English Ivy reproduces by seed often dispersed by birds. New plants can also grow from cuttings when placed in soil. This is a fast-growing vine that produces dense vegetation, preventing sunlight from reaching any plantlife below it.
This ivy is not used by many wildlife species because of toxins, including glycosides, which can cause vomiting and diarrhea in animals and people. English Ivy can kill host trees by preventing sunlight from reaching the leaves, thereby starving the tree within a few years. English Ivy is known to overtake an area and grow beyond intended boundaries. The pathogen Xylella fastidiosa uses the ivy as a starting point to infect elms, oaks and maples with bacterial leaf scorch, according to the Department of Conservation.

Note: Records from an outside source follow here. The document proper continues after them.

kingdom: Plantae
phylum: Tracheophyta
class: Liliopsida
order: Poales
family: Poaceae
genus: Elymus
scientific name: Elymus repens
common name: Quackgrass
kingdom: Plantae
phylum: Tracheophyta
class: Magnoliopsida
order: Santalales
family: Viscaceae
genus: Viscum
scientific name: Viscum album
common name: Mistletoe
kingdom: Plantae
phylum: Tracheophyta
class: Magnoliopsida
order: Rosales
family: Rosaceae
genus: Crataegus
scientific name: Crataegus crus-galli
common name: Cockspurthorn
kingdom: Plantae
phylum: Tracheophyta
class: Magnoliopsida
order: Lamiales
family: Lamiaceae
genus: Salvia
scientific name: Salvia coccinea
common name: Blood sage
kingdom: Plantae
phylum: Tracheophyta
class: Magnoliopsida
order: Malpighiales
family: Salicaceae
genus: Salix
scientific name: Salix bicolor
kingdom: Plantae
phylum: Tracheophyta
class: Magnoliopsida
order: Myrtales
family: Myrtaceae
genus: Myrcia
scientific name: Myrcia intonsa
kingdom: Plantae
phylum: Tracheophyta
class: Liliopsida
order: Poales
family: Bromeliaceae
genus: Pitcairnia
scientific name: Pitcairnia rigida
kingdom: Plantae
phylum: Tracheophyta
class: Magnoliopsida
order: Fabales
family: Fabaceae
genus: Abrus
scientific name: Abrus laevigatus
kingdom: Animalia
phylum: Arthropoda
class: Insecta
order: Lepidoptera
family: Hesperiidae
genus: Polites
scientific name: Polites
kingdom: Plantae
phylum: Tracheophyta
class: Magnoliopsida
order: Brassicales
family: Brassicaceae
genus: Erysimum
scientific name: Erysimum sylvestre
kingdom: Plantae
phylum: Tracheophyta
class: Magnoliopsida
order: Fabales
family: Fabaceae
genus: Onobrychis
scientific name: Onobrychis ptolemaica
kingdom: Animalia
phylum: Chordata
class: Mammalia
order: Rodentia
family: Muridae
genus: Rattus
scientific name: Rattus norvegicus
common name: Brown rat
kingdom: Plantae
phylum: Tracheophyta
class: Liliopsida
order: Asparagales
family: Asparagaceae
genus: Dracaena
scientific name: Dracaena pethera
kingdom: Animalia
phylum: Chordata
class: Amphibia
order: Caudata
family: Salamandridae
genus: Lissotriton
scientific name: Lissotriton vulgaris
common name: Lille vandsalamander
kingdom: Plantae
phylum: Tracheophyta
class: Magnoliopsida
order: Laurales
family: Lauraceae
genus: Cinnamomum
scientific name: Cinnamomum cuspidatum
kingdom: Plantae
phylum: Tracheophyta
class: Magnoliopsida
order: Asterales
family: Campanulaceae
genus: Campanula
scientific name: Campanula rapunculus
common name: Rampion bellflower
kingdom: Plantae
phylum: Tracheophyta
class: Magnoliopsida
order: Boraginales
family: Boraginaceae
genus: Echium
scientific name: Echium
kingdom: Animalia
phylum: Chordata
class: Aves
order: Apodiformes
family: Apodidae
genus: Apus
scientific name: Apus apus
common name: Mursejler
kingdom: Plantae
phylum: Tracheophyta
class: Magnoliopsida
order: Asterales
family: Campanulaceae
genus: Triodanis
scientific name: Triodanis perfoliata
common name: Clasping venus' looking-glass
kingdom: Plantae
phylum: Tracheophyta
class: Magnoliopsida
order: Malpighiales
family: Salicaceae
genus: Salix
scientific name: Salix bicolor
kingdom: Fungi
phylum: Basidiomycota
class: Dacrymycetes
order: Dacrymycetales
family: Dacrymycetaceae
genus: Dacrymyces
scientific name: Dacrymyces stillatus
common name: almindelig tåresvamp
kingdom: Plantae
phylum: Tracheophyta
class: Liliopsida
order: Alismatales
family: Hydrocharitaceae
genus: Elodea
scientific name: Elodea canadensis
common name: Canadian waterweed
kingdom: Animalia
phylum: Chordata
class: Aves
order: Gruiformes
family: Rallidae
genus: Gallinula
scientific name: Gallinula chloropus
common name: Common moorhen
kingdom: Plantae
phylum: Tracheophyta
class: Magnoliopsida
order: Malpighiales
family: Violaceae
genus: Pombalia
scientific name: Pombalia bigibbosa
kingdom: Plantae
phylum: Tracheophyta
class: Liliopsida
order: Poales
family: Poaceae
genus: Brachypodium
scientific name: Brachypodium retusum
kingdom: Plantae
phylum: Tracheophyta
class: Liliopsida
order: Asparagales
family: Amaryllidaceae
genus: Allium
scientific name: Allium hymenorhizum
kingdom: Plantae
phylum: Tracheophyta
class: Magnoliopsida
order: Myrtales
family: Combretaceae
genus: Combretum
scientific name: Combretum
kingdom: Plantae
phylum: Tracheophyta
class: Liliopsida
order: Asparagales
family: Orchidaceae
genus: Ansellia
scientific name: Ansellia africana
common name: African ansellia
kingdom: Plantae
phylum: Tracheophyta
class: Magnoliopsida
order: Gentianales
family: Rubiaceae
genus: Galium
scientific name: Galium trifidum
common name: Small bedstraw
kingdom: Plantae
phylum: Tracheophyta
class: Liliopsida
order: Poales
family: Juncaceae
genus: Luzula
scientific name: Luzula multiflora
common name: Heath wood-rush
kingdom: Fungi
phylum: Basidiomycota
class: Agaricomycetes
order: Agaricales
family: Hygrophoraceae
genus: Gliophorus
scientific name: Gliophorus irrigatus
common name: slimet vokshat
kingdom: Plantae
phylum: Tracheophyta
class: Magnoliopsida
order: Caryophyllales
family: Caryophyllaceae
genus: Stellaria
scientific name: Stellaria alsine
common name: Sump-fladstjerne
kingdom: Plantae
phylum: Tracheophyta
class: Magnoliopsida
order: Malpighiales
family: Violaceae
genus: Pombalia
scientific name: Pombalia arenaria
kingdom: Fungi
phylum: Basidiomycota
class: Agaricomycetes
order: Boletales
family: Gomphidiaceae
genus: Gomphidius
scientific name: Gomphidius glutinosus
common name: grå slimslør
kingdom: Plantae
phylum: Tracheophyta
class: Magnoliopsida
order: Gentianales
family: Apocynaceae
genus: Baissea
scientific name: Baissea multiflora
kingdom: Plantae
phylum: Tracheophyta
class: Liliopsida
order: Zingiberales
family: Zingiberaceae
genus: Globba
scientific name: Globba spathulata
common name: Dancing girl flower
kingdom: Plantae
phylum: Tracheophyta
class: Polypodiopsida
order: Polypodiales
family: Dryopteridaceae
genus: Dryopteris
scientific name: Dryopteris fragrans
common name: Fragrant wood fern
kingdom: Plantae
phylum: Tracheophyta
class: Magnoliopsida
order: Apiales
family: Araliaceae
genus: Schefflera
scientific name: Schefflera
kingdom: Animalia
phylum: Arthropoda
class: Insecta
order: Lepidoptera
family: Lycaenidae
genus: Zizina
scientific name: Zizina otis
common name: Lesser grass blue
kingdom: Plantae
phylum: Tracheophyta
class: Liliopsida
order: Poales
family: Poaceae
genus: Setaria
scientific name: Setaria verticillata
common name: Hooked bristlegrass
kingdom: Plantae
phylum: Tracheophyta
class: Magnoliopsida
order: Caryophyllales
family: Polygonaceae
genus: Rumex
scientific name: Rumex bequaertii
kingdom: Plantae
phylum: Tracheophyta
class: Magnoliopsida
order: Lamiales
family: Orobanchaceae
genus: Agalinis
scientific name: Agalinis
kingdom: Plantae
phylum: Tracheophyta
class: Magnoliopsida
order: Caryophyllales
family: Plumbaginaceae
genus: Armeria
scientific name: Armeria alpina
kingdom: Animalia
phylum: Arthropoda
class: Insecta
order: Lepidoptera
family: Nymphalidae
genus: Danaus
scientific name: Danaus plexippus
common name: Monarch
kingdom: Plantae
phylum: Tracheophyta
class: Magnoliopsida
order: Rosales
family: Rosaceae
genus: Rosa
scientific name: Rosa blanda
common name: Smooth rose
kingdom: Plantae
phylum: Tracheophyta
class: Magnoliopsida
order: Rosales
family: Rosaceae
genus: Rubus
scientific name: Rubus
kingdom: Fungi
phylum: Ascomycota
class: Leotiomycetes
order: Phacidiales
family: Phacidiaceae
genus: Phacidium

English Ivy can be controlled by various methods. These include a combination of mechanical, chemical and physical methods. Hand-pulling is used to during winter months to remove most of the vine. Cutting vines at the central nodes can also control the growth. The Extension Service recommends placing the cuttings in large, heavy-duty garbage bags to avoid any chance of loose cuttings re-rooting. The Extension Service also recommends using clippers to cut away any vines clinging to trees by cutting at the base and pulling the vines off. A spray solution of five percent glyphosate with surfacant can be used to spot spray the ground. The Mississippi State University Extension states there are no biological controls widely used for control purposes; any chemical control will be slow in producing results.